Derek Valcourt has more on how it all unfolded.

This is the ultimate nightmare scenario for any parent: you drop your kid off expecting they’ll be safe and a freak storm rolls through. For one family, that child is never coming home.

Devastation along a wooded trail at the River Valley Ranch. Downed trees are a sign of the chaos that erupted as a storm blew in just before 7 p.m. Tuesday. That’s when a group of 114 campers between the ages of seven and 12—who were taking part in their daily prayer service in an outdoor pavilion—were being escorted by camp counselors to a nearby shelter building about 150 feet away.

“And in the process of doing that, the storm came upon them rapidly, quickly and violently, without any notice,” said River Valley Ranch Executive Director Jon Bisset.

Falling trees killed one 12-year-old boy and injured eight other children.

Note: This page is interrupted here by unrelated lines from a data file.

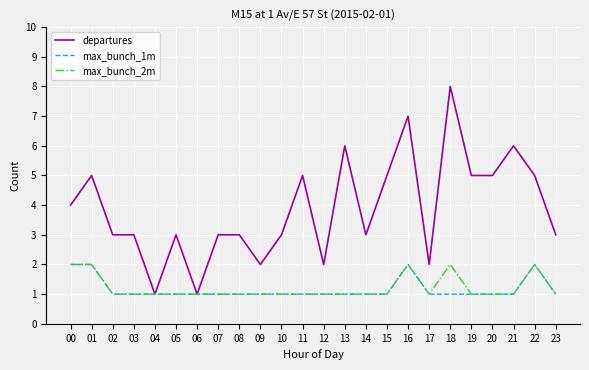

Which category has the highest value across all series?

18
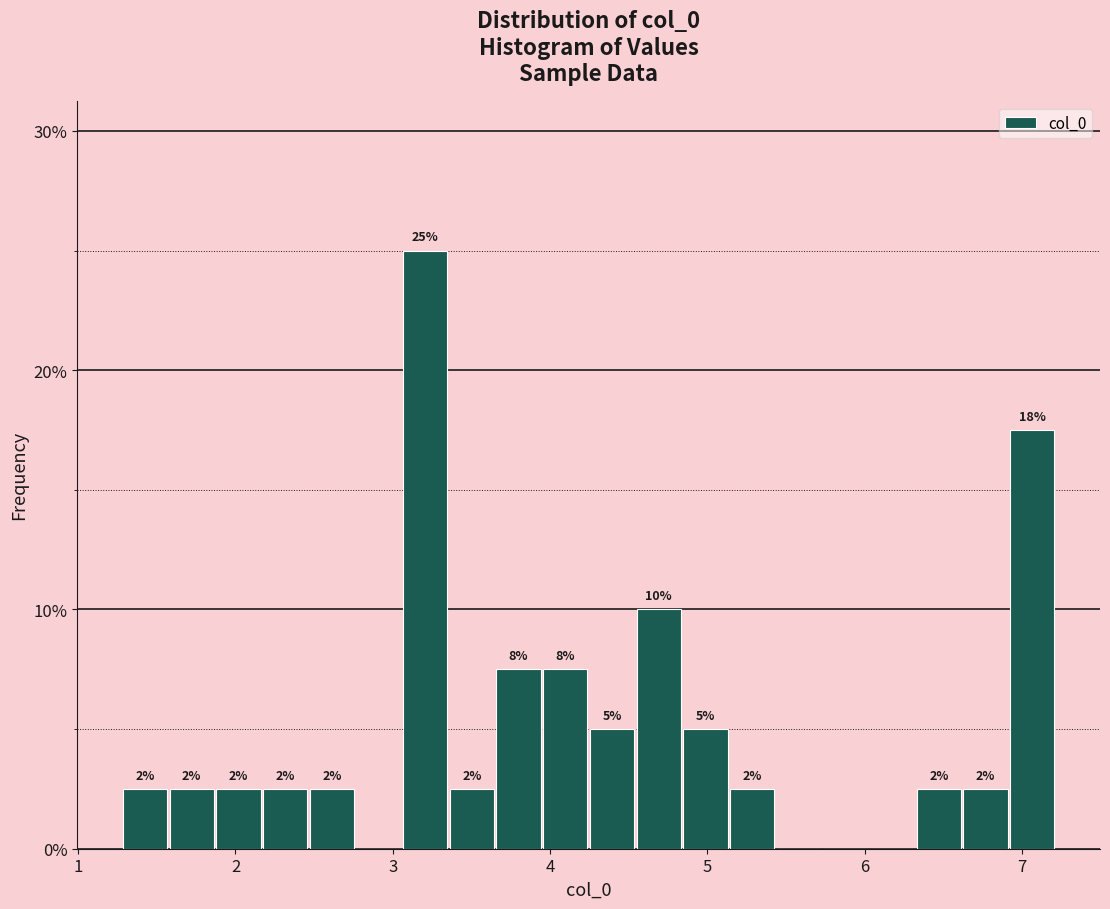

Read against the x-axis, roughly where is the centre of the tallest bar?

3.2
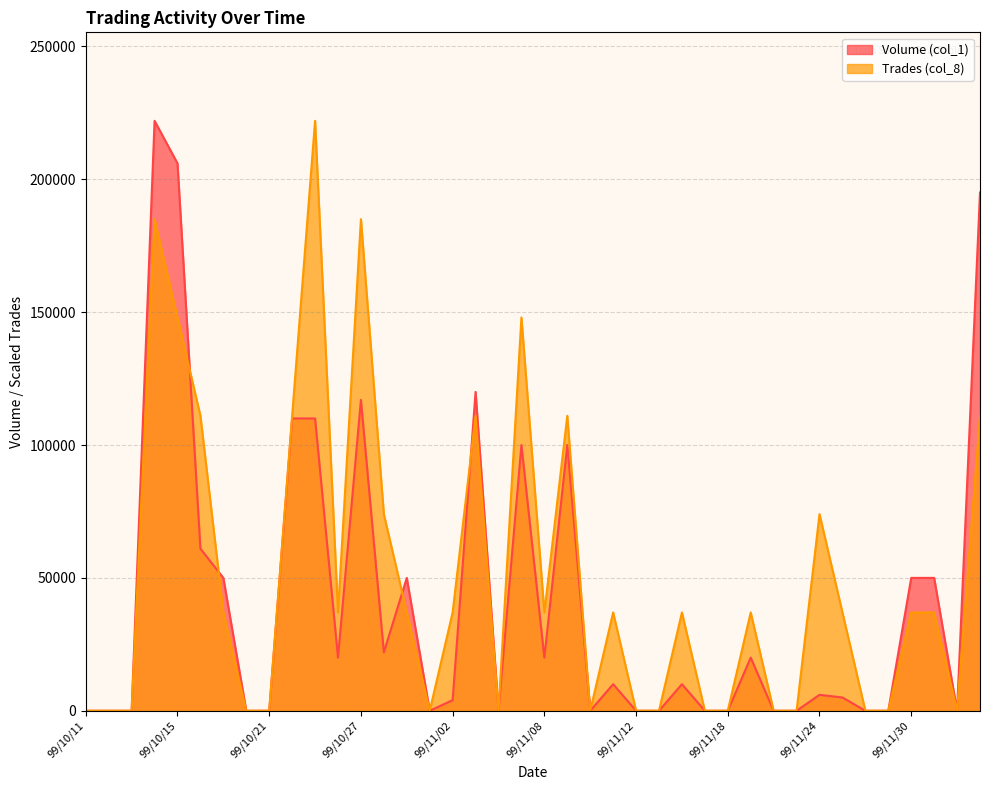

How many interior local valleys does the Volume (col_1) series have?

7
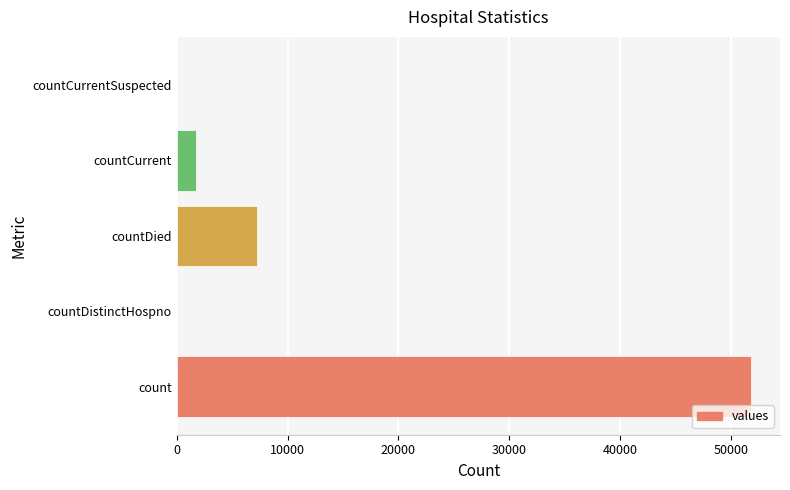

Reading top to bottom, extract all data points from this chart.

countCurrentSuspected=0	countCurrent=1759	countDied=7209	countDistinctHospno=0	count=51832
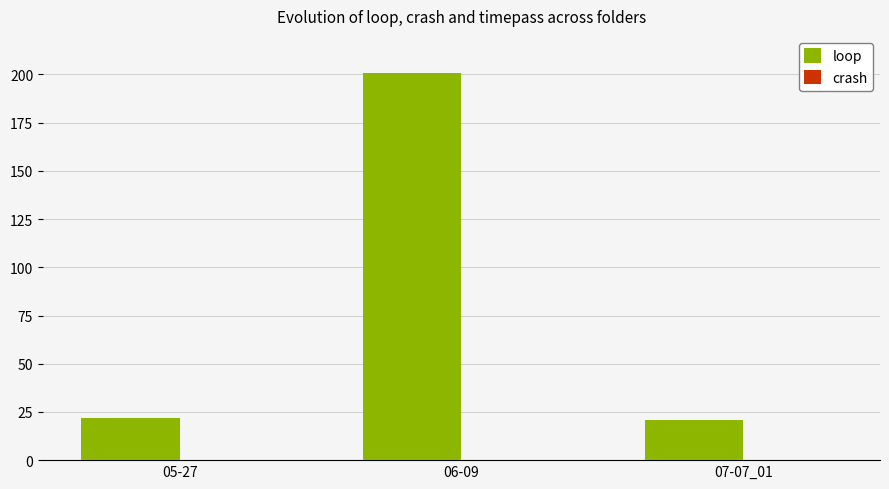

Which has a higher value, 06-09 or 07-07_01?

06-09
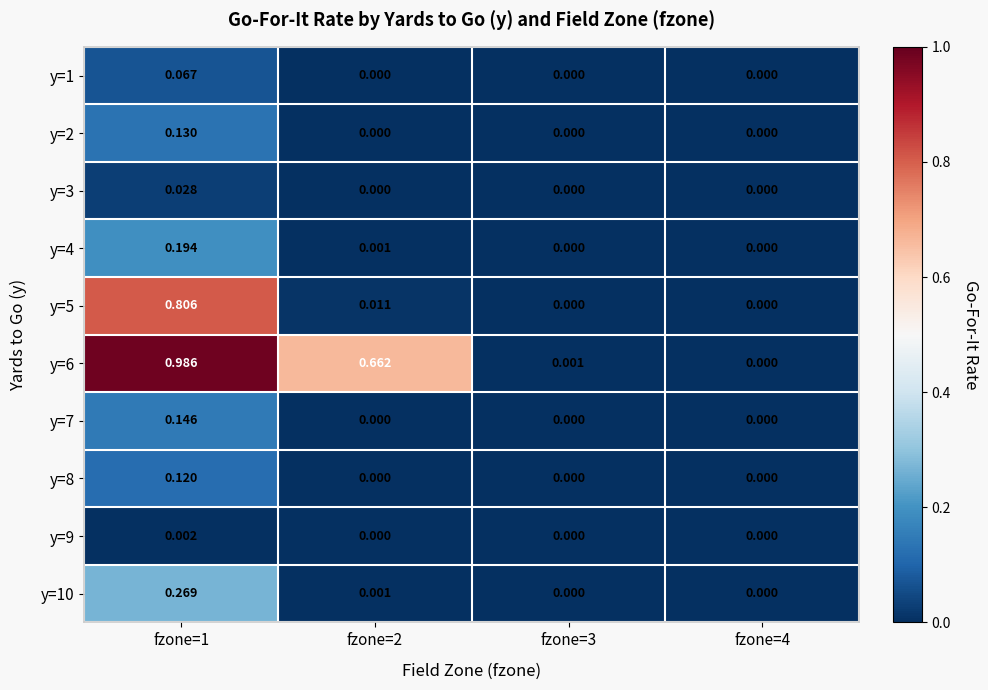

Is the value of y=3 at fzone=4 greater than the value of y=2 at fzone=1?

No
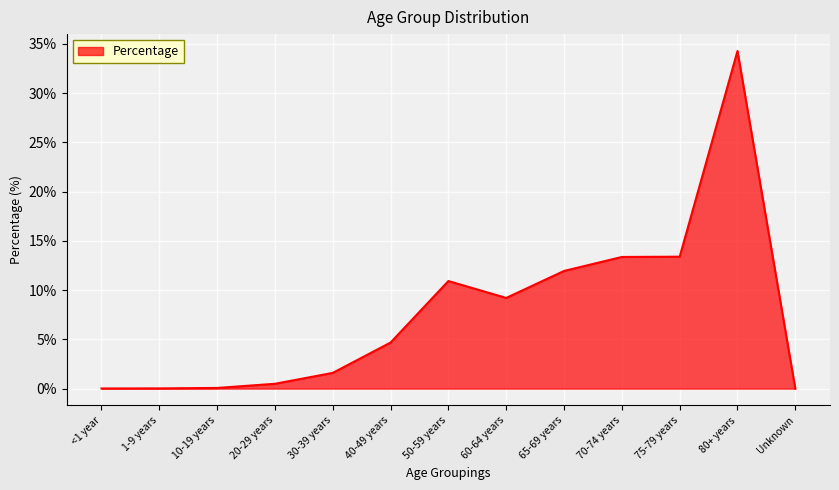

Is this an area chart (filled region under the line)?

Yes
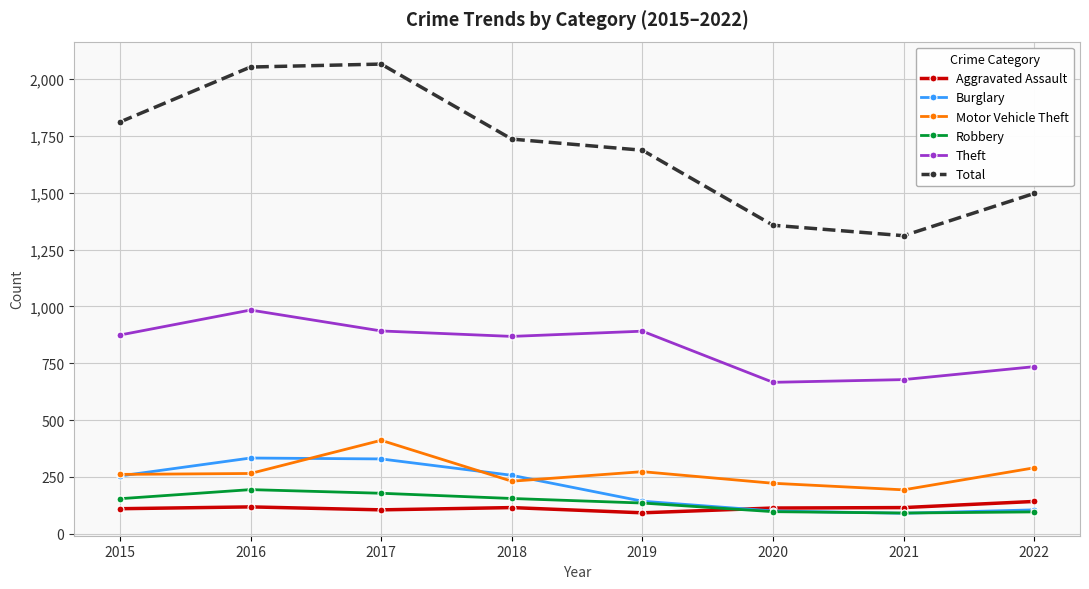

What value does the Robbery series have at 2020, to the nearest 5?

95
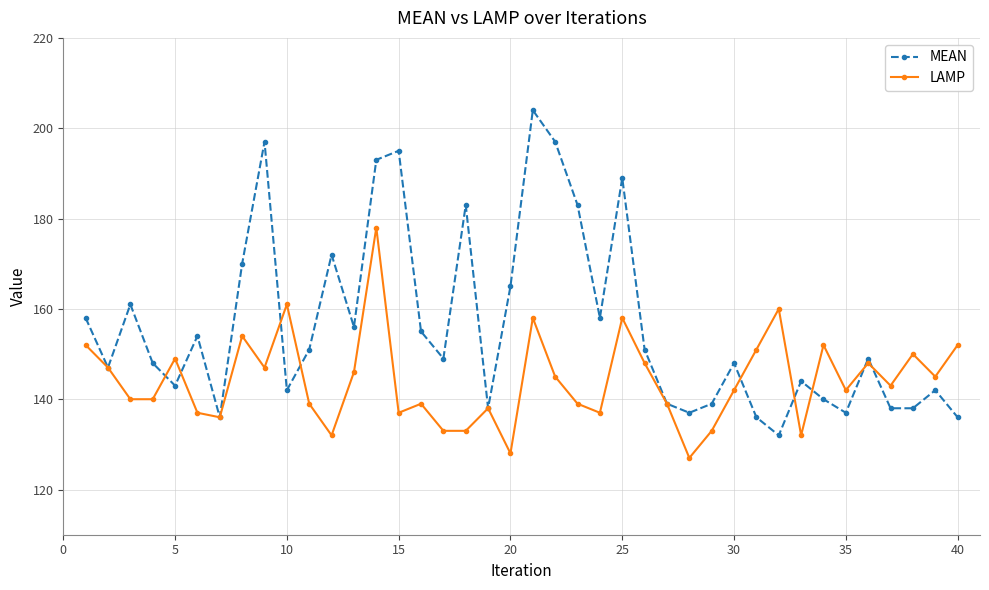

Which series has the largest total across all categories?

MEAN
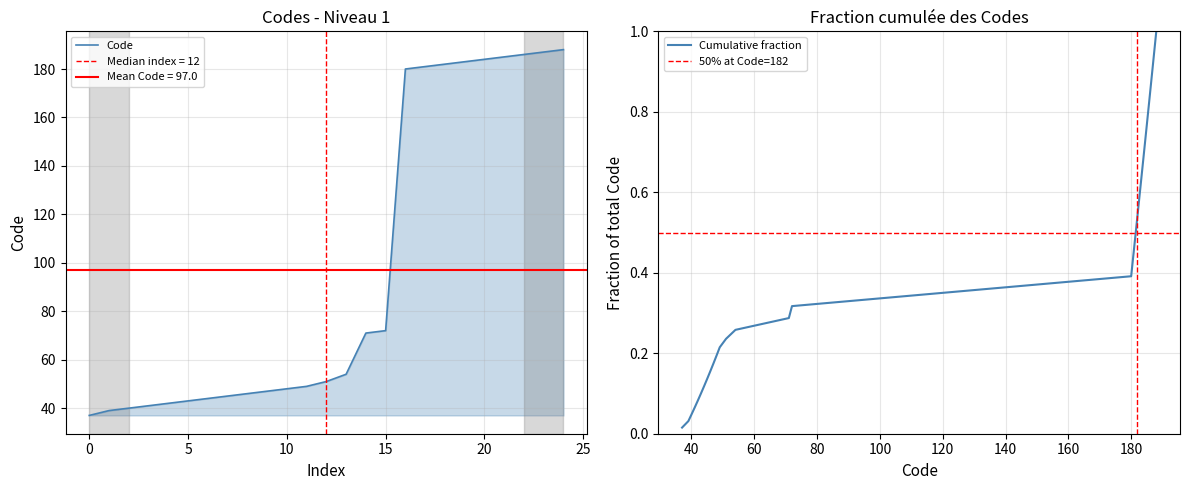

Is it true that the value at 187 is 258?

False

Six of them had to be hospitalized. The uninjured campers were quickly moved to safe buildings as worried parents rushed to pick up their children.

“It’s just pitiful,” said Rose Marie Lambert, who lives near the camp.

Neighbors say the storm’s powerful winds caught them off guard.

“I was scared to death. I was ready to run down in the basement because I didn’t know if my house would get blown off,” Lambert said. “I mean, it was so strong.”

Officials at the Christian camp say nothing like this has happened in their 62 years and they’re turning to God in this time of crisis.

“That’s what we’re telling our staff. That’s what we are saying to the families involved and we’re just trusting that something good will come from this,” Bisset said. “But right now, we’re just sad.”

The hospitalized children are all expected to survive their injuries.

Camp officials are meeting with parents Wednesday night and allowing them to come and pick up some of the belongings their children left behind in a hurry.

Grief counselors are on hand at the camp, which remains open.